The macro attack was led by John Maynard Keynes, after the Great Depression had thoroughly undermined confidence in the free market system. Indeed, a few years before he had proclaimed "The End of Laissez Faire" (1926) [emphasis modified]. As was to be expected, in his General Theory of Employment, Money, and Interest (1936) he would propose the theory that modern economies tended to find themselves in the doldrums of unemployment equilibrium, and that the remedy lay in the hands of governments, in their role as saviors of bourgeois civilization.


In 1926 Keynes wrote an essay tellingly titled "The End of Laissez-Faire". He there wanted to set aside 'the metaphysical principles' on which laissez- faire had been grounded.

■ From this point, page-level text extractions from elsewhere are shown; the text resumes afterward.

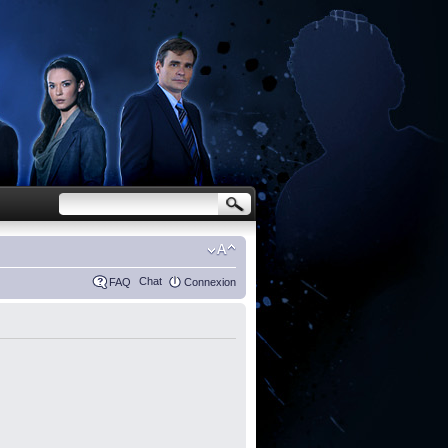
Chat
FAQ
Connexion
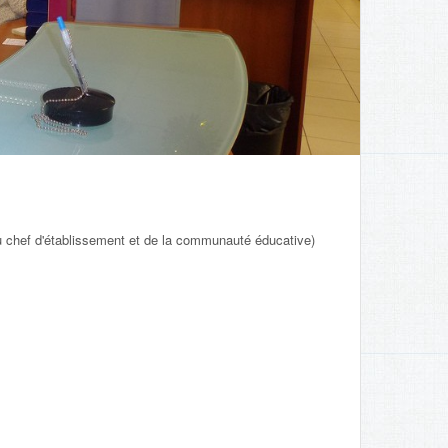
du chef d'établissement et de la communauté éducative)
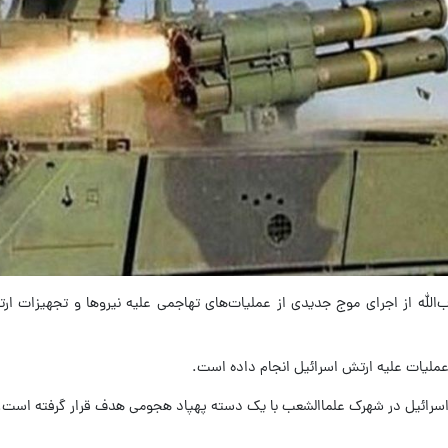
لله از اجرای موج جدیدی از عملیات‌های تهاجمی علیه نیروها و تجهیزات ارت
اسرائیل در شهرک علماالشعب با یک دسته پهپاد هجومی هدف قرار گرفته است.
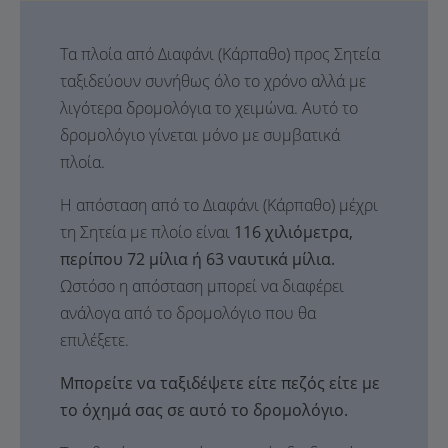
Τα πλοία από Διαφάνι (Κάρπαθο) προς Σητεία
ταξιδεύουν συνήθως όλο το χρόνο αλλά με
λιγότερα δρομολόγια το χειμώνα. Αυτό το
δρομολόγιο γίνεται μόνο με συμβατικά
πλοία.
Η απόσταση από το Διαφάνι (Κάρπαθο) μέχρι
τη Σητεία με πλοίο είναι
116 χιλιόμετρα,
περίπου 72 μίλια ή 63 ναυτικά μίλια.
Ωστόσο η απόσταση μπορεί να διαφέρει
ανάλογα από το δρομολόγιο που θα
επιλέξετε.
Μπορείτε να ταξιδέψετε είτε πεζός είτε με
το όχημά σας σε αυτό το δρομολόγιο.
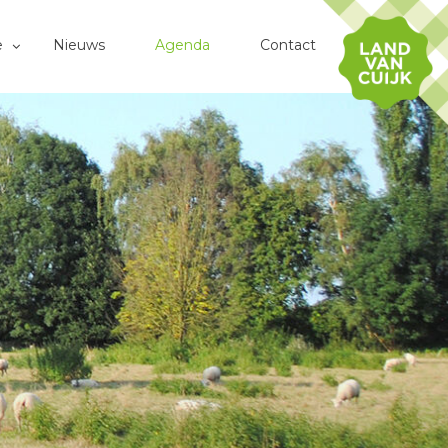
e
Nieuws
Agenda
Contact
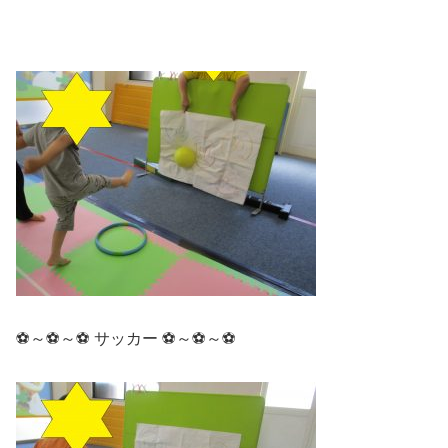
⚽～⚽～⚽ サッカー ⚽～⚽～⚽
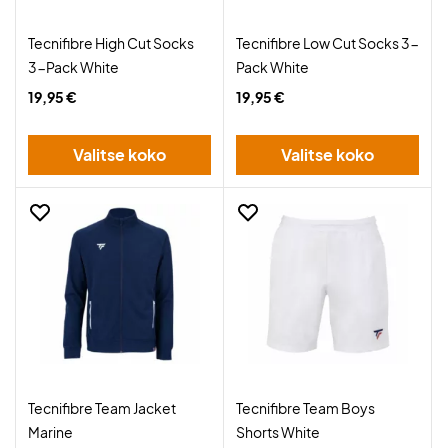
Tecnifibre High Cut Socks
Tecnifibre Low Cut Socks 3-
3-Pack White
Pack White
19,95 €
19,95 €
Valitse koko
Valitse koko
Tecnifibre Team Jacket
Tecnifibre Team Boys
Marine
Shorts White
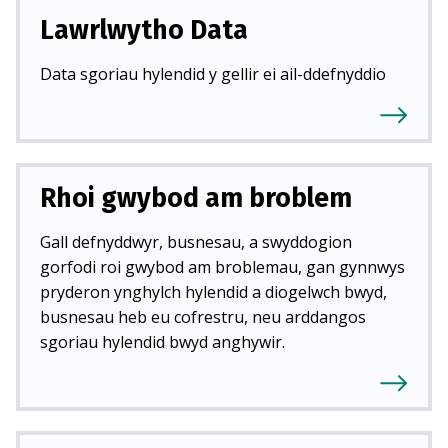
Lawrlwytho Data
Data sgoriau hylendid y gellir ei ail-ddefnyddio
Rhoi gwybod am broblem
Gall defnyddwyr, busnesau, a swyddogion
gorfodi roi gwybod am broblemau, gan gynnwys
pryderon ynghylch hylendid a diogelwch bwyd,
busnesau heb eu cofrestru, neu arddangos
sgoriau hylendid bwyd anghywir.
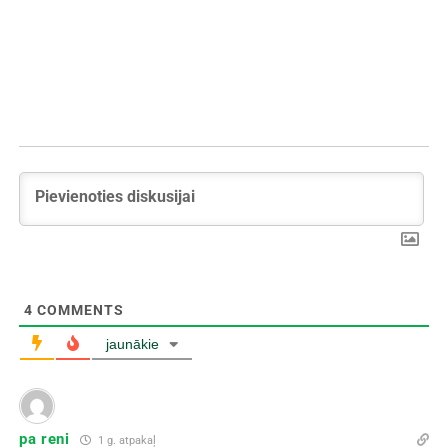
4
COMMENTS
jaunākie
pa reni
1 g. atpakaļ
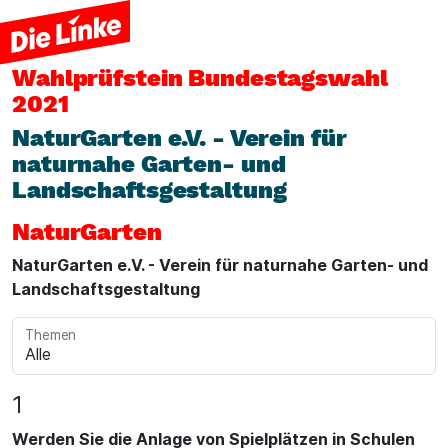
Wahlprüfstein
Bundestagswahl
2021
NaturGarten e.V. - Verein für
naturnahe Garten- und
Landschaftsgestaltung
NaturGarten
NaturGarten e.V. - Verein für naturnahe Garten- und
Landschaftsgestaltung
Themen
1
Werden Sie die Anlage von Spielplätzen in Schulen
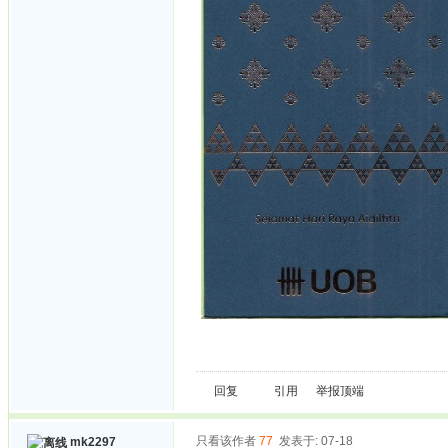
回复
引用
举报
顶端
只看该作者
77
发表于: 07-18
mk2297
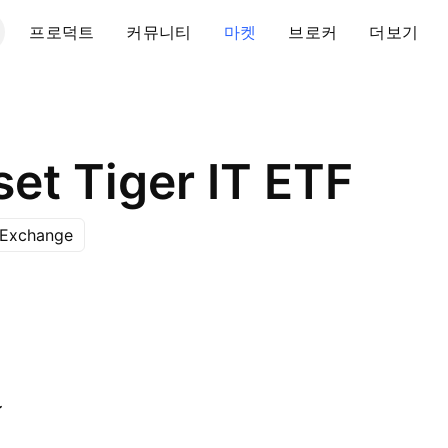
프로덕트
커뮤니티
마켓
브로커
더보기
et Tiger IT ETF
 Exchange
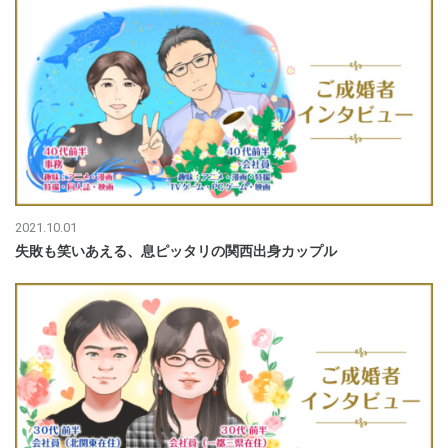
2021.10.01
失敗も笑いあえる、息ピッタリの関西出身カップル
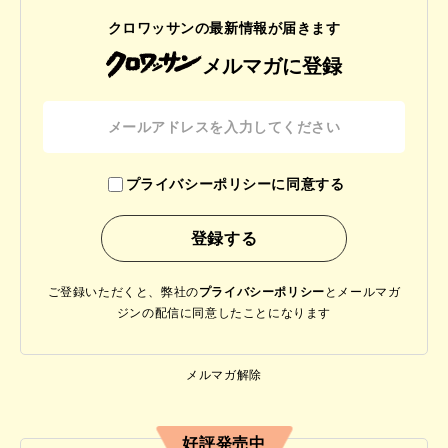
クロワッサンの最新情報が届きます
メルマガに登録
プライバシーポリシーに同意する
ご登録いただくと、弊社の
プライバシーポリシー
と
メールマガ
ジンの配信に同意したことになります
メルマガ解除
好評発売中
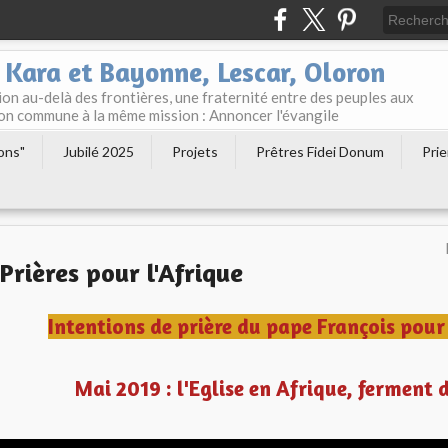
 Kara et Bayonne, Lescar, Oloron
n au-delà des frontières, une fraternité entre des peuples aux
tion commune à la même mission : Annoncer l'évangile
ions"
Jubilé 2025
Projets
Prêtres Fidei Donum
Prie
Prières pour l'Afrique
Intentions de prière du pape François pour
Mai 2019 : l'Eglise en Afrique, ferment 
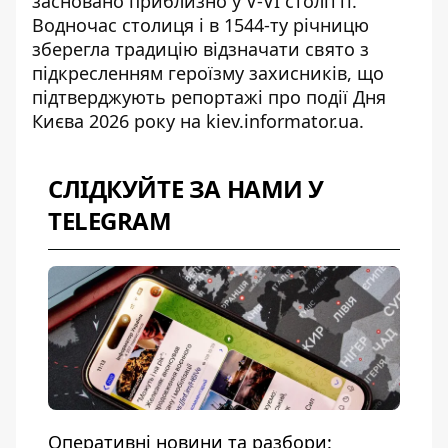
засновано приблизно у V-VI столітті.
Водночас столиця і в 1544-ту річницю
зберегла традицію відзначати свято з
підкресленням героїзму захисників, що
підтверджують репортажі про
події Дня
Києва 2026 року
на kiev.informator.ua.
СЛІДКУЙТЕ ЗА НАМИ У
TELEGRAM
Оперативні новини та разбори:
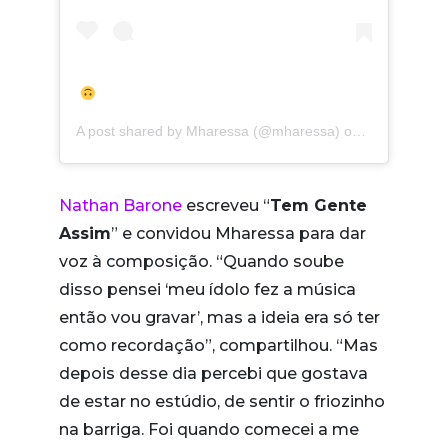
A post shared by
Mharessa
(@mharessa) on
Apr 3, 2019 
Nathan Barone
escreveu “
Tem Gente
Assim
” e convidou Mharessa para dar
voz à composição. “Quando soube
disso pensei ‘meu ídolo fez a música
então vou gravar’, mas a ideia era só ter
como recordação”, compartilhou. “Mas
depois desse dia percebi que gostava
de estar no estúdio, de sentir o friozinho
na barriga. Foi quando comecei a me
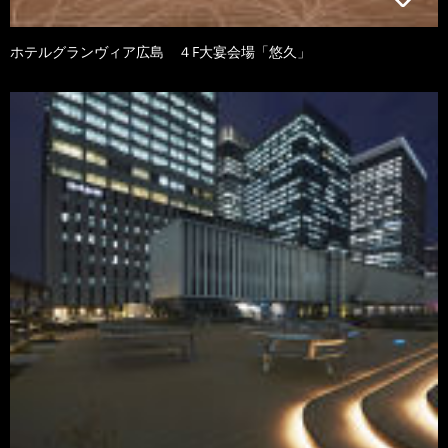
ホテルグランヴィア広島 ４F大宴会場「悠久」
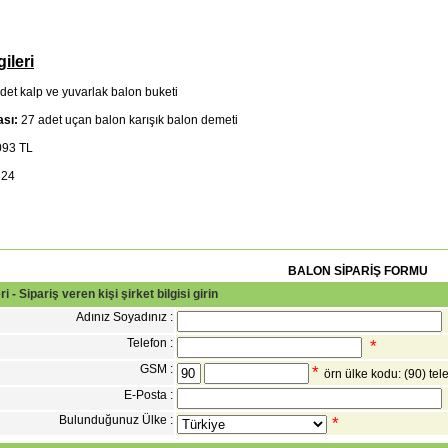
ileri
det kalp ve yuvarlak balon buketi
ası:
27 adet uçan balon karışık balon demeti
93 TL
24
BALON SİPARİŞ FORMU
ri - Sipariş veren kişi şirket bilgisi girin
Adınız Soyadınız :
Telefon :
*
GSM :
*
örn ülke kodu: (90) t
E-Posta :
Bulunduğunuz Ülke :
*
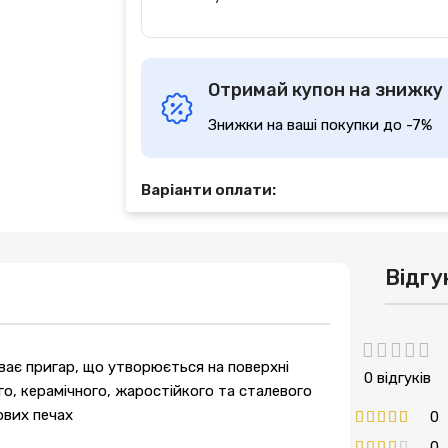
Отримай купон на знижку
Знижки на ваші покупки до -7%
Варіанти оплати:
Відгу
ває пригар, що утворюється на поверхні
0 відгуків
го, керамічного, жаростійкого та сталевого
ових печах
0
0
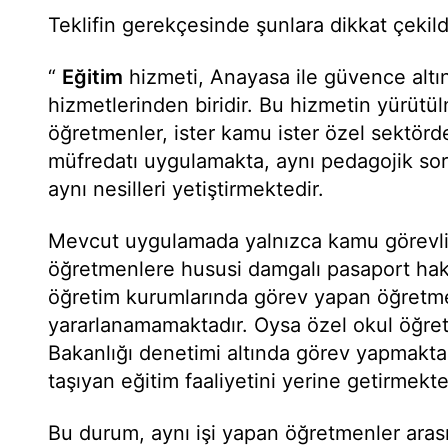
Teklifin gerekçesinde şunlara dikkat çekild
“
Eğitim
hizmeti, Anayasa ile güvence altı
hizmetlerinden biridir. Bu hizmetin yürütü
öğretmenler, ister kamu ister özel sektörde
müfredatı uygulamakta, aynı pedagojik sor
aynı nesilleri yetiştirmektedir.
Mevcut uygulamada yalnızca kamu görevli
öğretmenlere hususi damgalı pasaport hak
öğretim kurumlarında görev yapan öğretme
yararlanamamaktadır. Oysa özel okul öğretm
Bakanlığı denetimi altında görev yapmakta,
taşıyan eğitim faaliyetini yerine getirmekte
Bu durum, aynı işi yapan öğretmenler aras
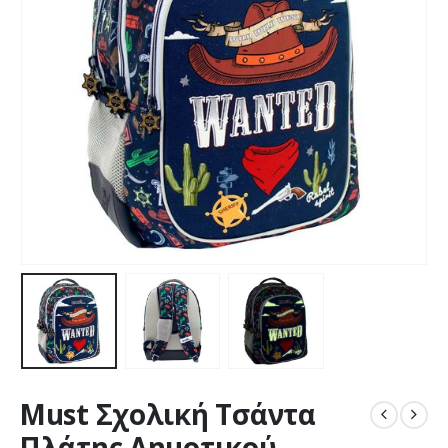
Must Σχολική Τσάντα
Πλάτης Δημοτικού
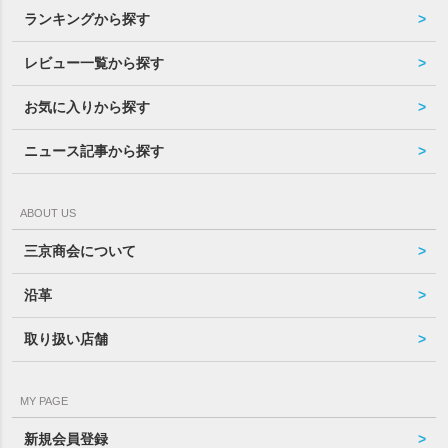
ランキングから探す
レビュー一覧から探す
お気に入りから探す
ニュース記事から探す
ABOUT US
三京商会について
沿革
取り扱い店舗
MY PAGE
新規会員登録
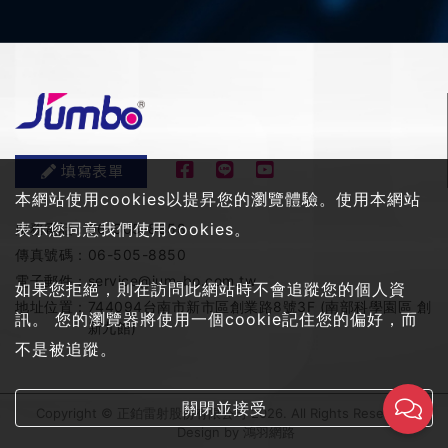
填寫表單
本網站使用cookies以提昇您的瀏覽體驗。使用本網站
表示您同意我們使用cookies。
服務電話：
06-505-8858
傳真號碼：
06-505-8850
電子郵件：
service@jum-bo.com.tw
如果您拒絕，則在訪問此網站時不會追蹤您的個人資
地址位置：
744094台南市新市區創業路8號3F (南部科學園區 創
訊。 您的瀏覽器將使用一個cookie記住您的偏好，而
新九館)
不是被追蹤。
關閉並接受
Copyright © 正鉑雷射股份有限公司 2026. All Rights Reserved
Design by
鴻羽網路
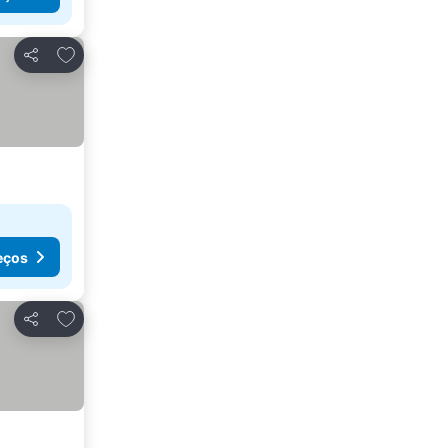
Adicionar aos favoritos
Partilhar
eços
Adicionar aos favoritos
Partilhar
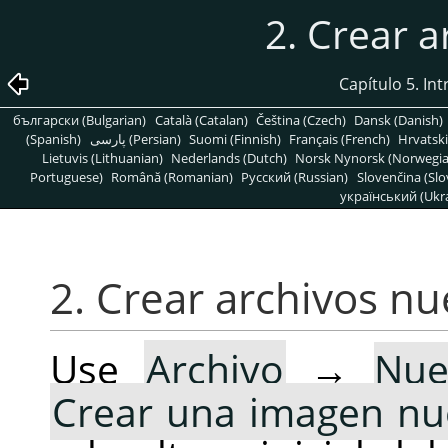
2. Crear 
Capítulo 5. In
български (Bulgarian)
Català (Catalan)
Čeština (Czech)
Dansk (Danish)
(Spanish)
پارسی (Persian)
Suomi (Finnish)
Français (French)
Hrvatski
Lietuvis (Lithuanian)
Nederlands (Dutch)
Norsk Nynorsk (Norwegi
Portuguese)
Română (Romanian)
Pусский (Russian)
Slovenčina (Slo
український (Ukra
2. Crear archivos n
Use
Archivo
→
Nue
Crear una imagen nu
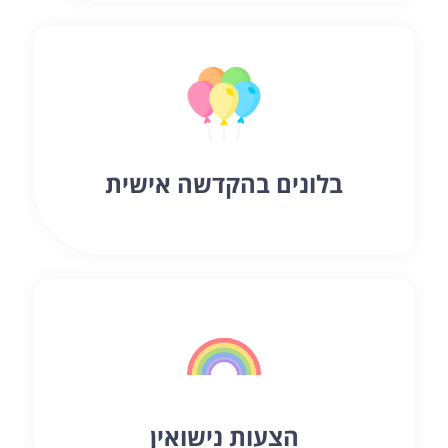
בלונים בהקדשה אישית
הצעות נישואין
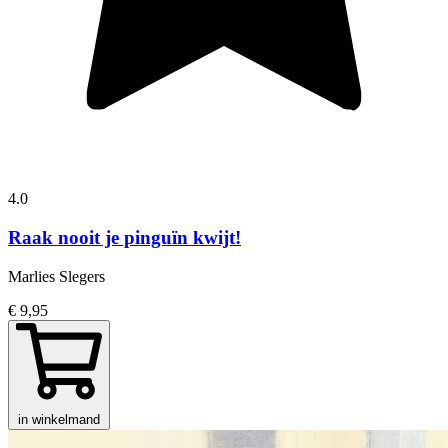
4.0
Raak nooit je pinguïn kwijt!
Marlies Slegers
€ 9,95
in winkelmand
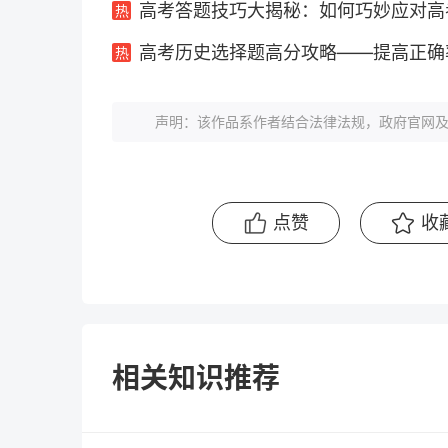
高考答题技巧大揭秘：如何巧妙应对高
高考历史选择题高分攻略——提高正确
声明：该作品系作者结合法律法规，政府官网及
点赞
收
相关知识推荐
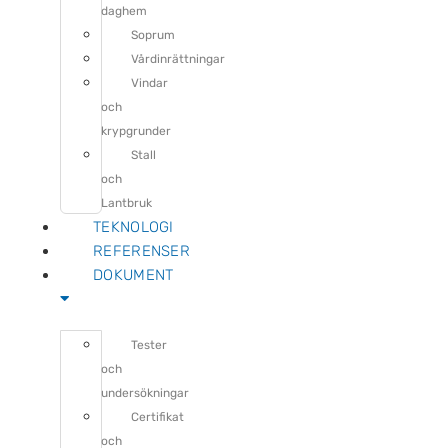
daghem
Soprum
Vårdinrättningar
Vindar
och
krypgrunder
Stall
och
Lantbruk
TEKNOLOGI
REFERENSER
DOKUMENT
Tester
och
undersökningar
Certifikat
och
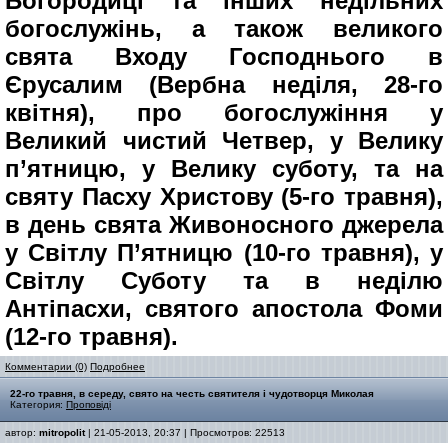
Богородиці та інших недільних
богослужінь, а також великого
свята Входу Господнього в
Єрусалим (Вербна неділя, 28-го
квітня), про богослужіння у
Великий чистий Четвер, у Велику
п’ятницю, у Велику суботу, та на
святу Пасху Христову (5-го травня),
в день свята Живоносного джерела
у Світлу П’ятницю (10-го травня), у
Світлу Суботу та в неділю
Антіпасхи, святого апостола Фоми
(12-го травня).
Комментарии (0)
Подробнее
22-го травня, в середу, свято на честь святителя і чудотворця Миколая
Категория:
Проповіді
автор:
mitropolit
| 21-05-2013, 20:37 | Просмотров: 22513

It is not true that individuals possess a prescriptive 'natural liberty' in their economic activities. There is no 'compact' conferring perpetual rights on those who Have or those who Acquire. The world is not so governed from above that private and social interests always coincide. It is not so managed here below that in practice they coincide. It is not a correct deduction from the principles of economics that enlightened self-interest always operates in the public interest. Nor is it true that self-interest generally is enlightened; more often individuals acting separately to promote their own ends are too ignorant or too weak to attain even these. Experience does not show that individuals, when they make up a social unit, are always less clear-sighted than when they act separately. (1926, pages 287-288)


Keynes, John Maynard (1926): "The End of Laissez Faire", in Essays in Persuasion, in The Collected Writings of John Maynard Keynes, vol. IX, pgs. 272-294. Macmillan.


Mill was inclined toward the use of legislation rather than administrative interventions to correct market failures. See the analysis of Mill's article on "Centralization" (1862) in Pedro Schwartz (1972), chapter 6, "Laissez Faire", pages 146-150.